Exercise objective |
Copy out the data below as written; omit any images.

Supplied data |
* * *

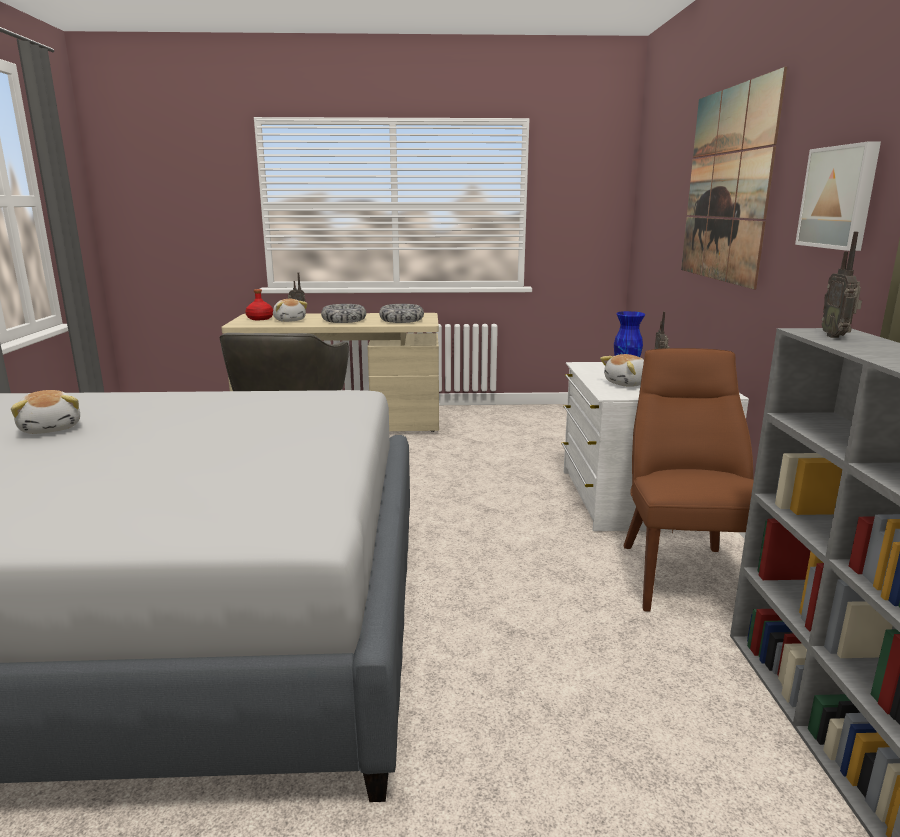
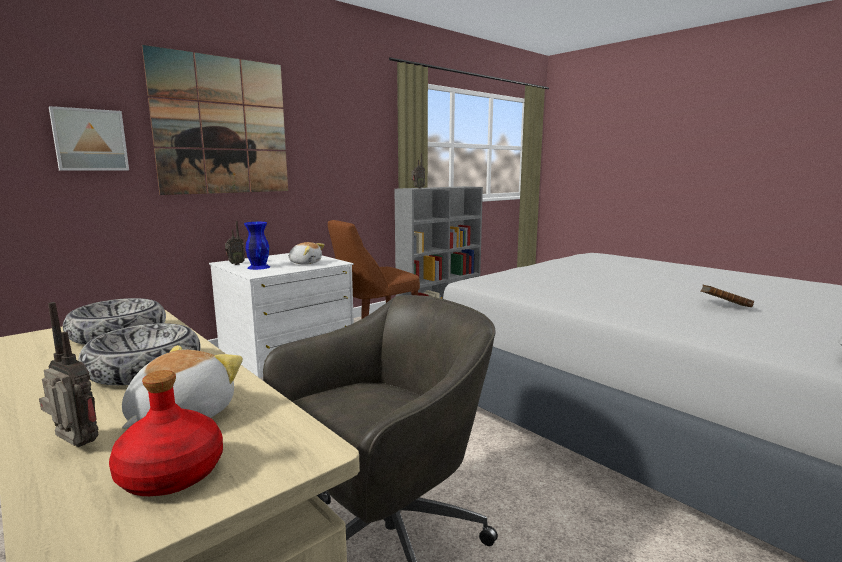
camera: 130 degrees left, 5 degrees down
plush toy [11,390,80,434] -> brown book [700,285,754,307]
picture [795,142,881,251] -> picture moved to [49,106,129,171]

* * *

Answer section |
camera: 130 degrees left, 5 degrees down
plush toy [11,390,80,434] -> brown book [700,285,754,307]
picture [795,142,881,251] -> picture moved to [49,106,129,171]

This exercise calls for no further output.